The best position for roped running is to hold the ski about 8 inches apart. One ski should be a few inches ahead of the other, and the knees should be loose. The body should be slightly bent below the waist. The Telemark position is, of course, most unsound.
On average ground the ski-sticks should be held together in the left hand, leaving the right hand free to hold a spare coil of rope. If it is necessary to brake or to control your speed, you should do so by stemming and not by the stick.
On difficult ground you should use the stick to control your speed—a recourse which is seldom, if ever, justified, except when running on the rope. It is quite easy to hold both the sticks and also a spare coil of rope in your two hands; and if you intend to brake with your sticks, you must, of course, put your sticks together and get both your hands on to them. The most efficient stop turn on a rope is the Christiania helped out with the sticks. If you are unroped, a yard or two of sideslip after a sudden stop is quite a good thing, but if you are roped, you need to stop in the smallest possible compass, especially if you are leading and the man behind falls. For this purpose there is nothing to beat the stop Christiania helped out with the sticks. As a rule, however, stemming is sufficient without using the sticks. Good runners can, of course, make a series of linked turns on ski, and there are few prettier sights than a skilful party on a rope descending in a series of Stemming turns.
Whether leading or going last, always keep your partner fully informed as to your changes of speed or direction. If the back man feels that he is going to fall, he must shout out at once, so as to give the leader time to stop by a stick Christiania. Similarly the leader, if he comes to a steeper gradient, should warn his partner that the speed is likely to increase.
Be prepared to fall neatly and with the maximum of effect. Should the leader fall into a crevasse, don’t allow yourself to be dragged after him. Throw yourself on the ground, and bring your ski round, as you fall, at right angles to the track and below you. This is more difficult than might be imagined. An indifferent runner, or even a good runner who had not trained himself to expect a fall, would run a big risk of being pulled into the crevasse by the first man.
The ‘falling Christiania’ is the best method of avoiding being pulled after the leader into a crevasse.
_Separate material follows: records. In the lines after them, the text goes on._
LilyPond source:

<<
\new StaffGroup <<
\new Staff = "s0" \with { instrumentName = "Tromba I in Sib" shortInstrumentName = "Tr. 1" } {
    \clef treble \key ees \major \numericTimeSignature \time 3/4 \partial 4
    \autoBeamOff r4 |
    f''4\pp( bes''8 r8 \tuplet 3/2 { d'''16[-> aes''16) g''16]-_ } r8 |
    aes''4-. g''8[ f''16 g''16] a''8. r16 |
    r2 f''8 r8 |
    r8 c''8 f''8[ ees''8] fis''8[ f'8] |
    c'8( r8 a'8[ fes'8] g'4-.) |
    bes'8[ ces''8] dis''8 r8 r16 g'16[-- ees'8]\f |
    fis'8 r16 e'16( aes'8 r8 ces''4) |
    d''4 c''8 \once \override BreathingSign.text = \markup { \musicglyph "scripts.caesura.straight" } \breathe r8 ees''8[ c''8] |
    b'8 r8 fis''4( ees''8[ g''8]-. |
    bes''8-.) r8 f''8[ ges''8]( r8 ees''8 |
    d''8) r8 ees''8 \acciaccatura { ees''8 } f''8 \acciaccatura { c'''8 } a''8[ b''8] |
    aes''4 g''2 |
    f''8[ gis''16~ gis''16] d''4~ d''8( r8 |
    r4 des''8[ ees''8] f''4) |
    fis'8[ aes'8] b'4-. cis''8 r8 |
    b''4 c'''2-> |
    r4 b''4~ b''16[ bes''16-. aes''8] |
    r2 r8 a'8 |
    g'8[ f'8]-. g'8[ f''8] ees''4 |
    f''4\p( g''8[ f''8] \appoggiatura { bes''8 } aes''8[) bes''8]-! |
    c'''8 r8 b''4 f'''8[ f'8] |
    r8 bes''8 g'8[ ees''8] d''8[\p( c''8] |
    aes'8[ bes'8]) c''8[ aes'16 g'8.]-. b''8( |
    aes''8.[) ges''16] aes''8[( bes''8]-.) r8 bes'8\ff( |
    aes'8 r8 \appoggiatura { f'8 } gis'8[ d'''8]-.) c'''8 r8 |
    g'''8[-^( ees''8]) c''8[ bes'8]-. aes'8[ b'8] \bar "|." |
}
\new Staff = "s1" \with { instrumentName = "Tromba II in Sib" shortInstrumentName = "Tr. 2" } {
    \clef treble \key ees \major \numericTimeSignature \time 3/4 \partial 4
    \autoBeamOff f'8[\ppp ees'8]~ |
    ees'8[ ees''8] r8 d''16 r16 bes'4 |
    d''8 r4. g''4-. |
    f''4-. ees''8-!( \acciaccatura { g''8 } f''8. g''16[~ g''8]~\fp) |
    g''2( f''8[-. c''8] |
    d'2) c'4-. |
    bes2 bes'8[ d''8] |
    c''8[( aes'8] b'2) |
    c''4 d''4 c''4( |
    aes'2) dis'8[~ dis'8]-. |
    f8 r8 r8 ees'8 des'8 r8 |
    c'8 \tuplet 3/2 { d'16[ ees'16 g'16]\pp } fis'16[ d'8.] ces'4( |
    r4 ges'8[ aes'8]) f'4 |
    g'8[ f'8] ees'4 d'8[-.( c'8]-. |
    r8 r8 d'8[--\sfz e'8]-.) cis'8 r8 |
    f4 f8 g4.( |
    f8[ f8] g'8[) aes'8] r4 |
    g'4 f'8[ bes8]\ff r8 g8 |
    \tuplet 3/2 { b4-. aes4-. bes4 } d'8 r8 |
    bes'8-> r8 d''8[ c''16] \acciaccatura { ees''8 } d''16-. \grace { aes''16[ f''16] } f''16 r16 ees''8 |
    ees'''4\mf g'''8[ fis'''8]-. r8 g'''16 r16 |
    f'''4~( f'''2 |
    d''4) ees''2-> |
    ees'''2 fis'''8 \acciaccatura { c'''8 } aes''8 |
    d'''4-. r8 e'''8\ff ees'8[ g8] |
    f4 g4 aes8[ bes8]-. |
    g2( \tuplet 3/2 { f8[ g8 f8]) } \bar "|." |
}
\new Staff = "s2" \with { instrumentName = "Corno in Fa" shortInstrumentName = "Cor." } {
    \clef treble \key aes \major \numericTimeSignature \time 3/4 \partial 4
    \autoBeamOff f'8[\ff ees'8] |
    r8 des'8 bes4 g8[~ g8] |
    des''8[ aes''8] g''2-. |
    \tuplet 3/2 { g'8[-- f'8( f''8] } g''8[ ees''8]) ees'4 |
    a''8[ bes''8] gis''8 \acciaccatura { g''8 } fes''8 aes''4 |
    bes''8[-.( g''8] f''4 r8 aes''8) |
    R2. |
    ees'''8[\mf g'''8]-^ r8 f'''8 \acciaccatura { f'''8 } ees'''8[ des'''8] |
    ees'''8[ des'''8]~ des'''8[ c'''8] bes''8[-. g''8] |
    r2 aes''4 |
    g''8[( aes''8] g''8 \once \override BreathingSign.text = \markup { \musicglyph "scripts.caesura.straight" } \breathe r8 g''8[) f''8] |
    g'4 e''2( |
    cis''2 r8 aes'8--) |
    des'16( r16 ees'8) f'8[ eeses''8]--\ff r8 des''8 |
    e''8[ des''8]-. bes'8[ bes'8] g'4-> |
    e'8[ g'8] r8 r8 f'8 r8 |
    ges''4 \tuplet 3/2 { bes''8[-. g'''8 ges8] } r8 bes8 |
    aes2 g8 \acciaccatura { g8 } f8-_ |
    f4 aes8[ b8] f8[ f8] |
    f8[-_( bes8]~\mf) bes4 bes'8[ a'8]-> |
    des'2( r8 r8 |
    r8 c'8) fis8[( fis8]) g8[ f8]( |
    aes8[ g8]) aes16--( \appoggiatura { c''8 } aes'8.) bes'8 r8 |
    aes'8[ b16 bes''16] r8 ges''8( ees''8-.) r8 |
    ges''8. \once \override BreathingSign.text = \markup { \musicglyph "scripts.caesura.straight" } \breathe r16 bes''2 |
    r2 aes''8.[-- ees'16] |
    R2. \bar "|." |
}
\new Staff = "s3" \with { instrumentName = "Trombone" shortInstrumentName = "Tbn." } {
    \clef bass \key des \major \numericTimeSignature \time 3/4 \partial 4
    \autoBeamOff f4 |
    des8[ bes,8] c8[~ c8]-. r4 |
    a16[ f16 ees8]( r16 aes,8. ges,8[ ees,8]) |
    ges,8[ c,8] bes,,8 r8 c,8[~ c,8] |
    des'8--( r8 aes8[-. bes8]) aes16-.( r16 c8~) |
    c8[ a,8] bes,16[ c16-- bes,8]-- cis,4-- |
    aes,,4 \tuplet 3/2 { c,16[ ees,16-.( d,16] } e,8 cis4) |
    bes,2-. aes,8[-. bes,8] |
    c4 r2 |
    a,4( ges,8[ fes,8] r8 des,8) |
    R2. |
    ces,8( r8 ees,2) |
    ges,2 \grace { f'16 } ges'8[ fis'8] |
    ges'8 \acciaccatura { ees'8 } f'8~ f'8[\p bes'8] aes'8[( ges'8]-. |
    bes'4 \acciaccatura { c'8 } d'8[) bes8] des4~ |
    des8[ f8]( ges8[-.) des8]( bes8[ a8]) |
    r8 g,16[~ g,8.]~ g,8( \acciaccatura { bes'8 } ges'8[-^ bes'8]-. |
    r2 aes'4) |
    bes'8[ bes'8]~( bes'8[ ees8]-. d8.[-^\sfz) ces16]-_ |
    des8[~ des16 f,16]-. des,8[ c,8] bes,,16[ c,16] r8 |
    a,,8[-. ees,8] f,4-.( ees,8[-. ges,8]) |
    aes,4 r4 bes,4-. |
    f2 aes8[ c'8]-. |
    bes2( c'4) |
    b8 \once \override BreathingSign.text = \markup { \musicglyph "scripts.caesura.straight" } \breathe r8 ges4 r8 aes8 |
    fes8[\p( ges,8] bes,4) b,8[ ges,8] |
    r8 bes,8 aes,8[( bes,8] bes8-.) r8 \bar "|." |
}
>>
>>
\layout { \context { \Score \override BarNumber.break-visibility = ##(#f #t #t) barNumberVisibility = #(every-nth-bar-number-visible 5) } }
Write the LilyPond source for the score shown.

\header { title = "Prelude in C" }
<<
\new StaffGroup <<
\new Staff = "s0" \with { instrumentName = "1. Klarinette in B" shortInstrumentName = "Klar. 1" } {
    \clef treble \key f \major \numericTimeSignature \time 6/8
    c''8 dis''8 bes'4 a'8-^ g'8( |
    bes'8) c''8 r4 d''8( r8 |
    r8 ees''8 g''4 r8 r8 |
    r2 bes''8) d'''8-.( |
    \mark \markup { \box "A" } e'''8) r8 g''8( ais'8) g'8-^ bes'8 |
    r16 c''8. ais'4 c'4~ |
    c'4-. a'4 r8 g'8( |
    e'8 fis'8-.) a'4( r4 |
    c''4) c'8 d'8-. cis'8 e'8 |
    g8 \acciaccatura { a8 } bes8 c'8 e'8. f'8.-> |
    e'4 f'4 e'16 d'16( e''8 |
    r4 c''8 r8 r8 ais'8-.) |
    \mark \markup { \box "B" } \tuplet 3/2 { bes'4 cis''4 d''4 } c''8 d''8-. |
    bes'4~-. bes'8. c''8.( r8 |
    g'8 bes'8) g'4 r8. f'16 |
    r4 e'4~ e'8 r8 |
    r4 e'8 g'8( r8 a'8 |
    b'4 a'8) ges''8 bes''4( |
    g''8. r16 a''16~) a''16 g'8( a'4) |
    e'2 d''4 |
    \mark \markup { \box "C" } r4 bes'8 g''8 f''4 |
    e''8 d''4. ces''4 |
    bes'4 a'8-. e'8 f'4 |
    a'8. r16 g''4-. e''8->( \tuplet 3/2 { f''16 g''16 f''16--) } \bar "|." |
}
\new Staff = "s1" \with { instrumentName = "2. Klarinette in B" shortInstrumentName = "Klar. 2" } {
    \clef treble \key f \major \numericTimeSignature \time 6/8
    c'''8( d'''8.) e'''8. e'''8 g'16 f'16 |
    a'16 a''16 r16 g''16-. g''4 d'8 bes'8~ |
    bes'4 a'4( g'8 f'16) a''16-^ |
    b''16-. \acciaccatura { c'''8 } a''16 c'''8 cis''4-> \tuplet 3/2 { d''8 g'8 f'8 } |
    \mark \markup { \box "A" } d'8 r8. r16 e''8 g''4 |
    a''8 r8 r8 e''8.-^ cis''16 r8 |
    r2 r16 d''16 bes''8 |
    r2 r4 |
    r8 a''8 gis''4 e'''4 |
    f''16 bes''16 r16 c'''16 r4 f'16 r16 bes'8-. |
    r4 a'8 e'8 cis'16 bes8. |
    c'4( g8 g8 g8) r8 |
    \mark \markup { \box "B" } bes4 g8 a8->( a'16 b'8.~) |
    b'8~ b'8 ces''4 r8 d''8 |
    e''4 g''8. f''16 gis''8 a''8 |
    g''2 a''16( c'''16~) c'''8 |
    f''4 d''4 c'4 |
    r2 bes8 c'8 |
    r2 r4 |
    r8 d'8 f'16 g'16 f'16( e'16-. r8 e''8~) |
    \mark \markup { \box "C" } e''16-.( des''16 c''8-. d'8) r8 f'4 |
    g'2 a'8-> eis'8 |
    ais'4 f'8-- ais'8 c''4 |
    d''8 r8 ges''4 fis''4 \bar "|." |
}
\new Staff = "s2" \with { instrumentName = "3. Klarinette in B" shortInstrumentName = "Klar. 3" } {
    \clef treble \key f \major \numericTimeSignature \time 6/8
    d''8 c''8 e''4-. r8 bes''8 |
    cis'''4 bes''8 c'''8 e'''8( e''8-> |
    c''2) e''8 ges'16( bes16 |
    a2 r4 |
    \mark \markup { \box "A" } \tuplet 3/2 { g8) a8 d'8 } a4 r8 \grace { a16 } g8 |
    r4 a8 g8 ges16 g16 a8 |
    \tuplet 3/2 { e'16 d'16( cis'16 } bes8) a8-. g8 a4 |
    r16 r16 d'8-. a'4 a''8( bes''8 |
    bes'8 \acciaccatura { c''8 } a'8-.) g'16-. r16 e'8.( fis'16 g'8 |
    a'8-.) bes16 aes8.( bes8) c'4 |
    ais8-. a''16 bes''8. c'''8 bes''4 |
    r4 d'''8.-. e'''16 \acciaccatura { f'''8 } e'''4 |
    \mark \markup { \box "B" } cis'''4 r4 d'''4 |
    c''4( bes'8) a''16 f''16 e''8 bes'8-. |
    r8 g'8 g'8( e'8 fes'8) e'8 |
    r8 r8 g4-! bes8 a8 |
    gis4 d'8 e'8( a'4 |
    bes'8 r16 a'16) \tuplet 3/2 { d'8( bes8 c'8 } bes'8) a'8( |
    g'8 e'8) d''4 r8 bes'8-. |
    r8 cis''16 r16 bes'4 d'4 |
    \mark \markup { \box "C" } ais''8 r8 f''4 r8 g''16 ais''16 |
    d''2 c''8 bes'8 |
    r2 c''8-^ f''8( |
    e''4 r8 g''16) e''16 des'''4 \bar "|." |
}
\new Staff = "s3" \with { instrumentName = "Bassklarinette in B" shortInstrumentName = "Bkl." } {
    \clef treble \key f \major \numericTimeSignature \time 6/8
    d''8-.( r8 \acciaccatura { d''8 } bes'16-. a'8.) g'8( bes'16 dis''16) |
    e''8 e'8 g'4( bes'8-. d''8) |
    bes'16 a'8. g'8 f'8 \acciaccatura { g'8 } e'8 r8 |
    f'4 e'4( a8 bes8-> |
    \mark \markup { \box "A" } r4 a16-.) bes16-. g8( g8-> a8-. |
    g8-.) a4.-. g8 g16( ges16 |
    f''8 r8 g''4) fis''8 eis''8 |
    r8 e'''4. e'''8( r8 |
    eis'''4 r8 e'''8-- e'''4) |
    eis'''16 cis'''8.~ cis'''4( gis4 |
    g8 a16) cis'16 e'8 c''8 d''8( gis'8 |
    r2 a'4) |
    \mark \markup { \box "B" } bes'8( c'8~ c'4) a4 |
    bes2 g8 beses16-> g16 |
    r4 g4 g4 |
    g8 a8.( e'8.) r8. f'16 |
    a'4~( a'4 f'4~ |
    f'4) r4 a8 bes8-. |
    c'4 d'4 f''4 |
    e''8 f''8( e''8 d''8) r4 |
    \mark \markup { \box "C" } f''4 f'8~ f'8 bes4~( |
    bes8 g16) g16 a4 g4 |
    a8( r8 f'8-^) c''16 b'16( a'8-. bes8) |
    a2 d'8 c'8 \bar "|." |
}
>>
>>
On fairly steep slopes it is best not to run in line. A and B should run side by side. Provided the rope is long enough (and at least 75 feet should be allowed between each partner), there is no danger that A and B will fall into the same crevasse. A and B will probably not be exactly side by side. B will be just a little behind A. In other words, the line of the rope will not be exactly at right angles to the parallel lines of the two tracks cut by A and B. This side-by-side method is much easier than running in line; if A suddenly quickens in speed, the only result is that A, instead of being side by side with B, tends to run on ahead, and the two tracks tend to close up together until the speed is readjusted. So, too, if B falls suddenly, A has much more chance and more room in which to make a stop Christiania than if they were running exactly in line. Also it is not necessary for either A or B to hold a coil of rope in his hands. If the snow is smooth, the rope need not be taut between the runners if they are running side by side. It cannot be allowed to hang loose and to sweep the snow.
All that has been said above applies equally to three men on a rope: three on a rope is, however, a more difficult combination; the position of the middle man liable to both fore and aft jerks is far from enviable. The best man should be placed in the middle. It is, however, surprising how easily a party of three practised roped runners can execute straight running and even combined turns on a rope.
Ropes that are employed in winter should be new. Old summer ropes should not be used up in winter. Ropes break much more easily in winter than in summer, and the strain is much greater in the event of a fall into a crevasse owing to the greater speed on ski than on foot.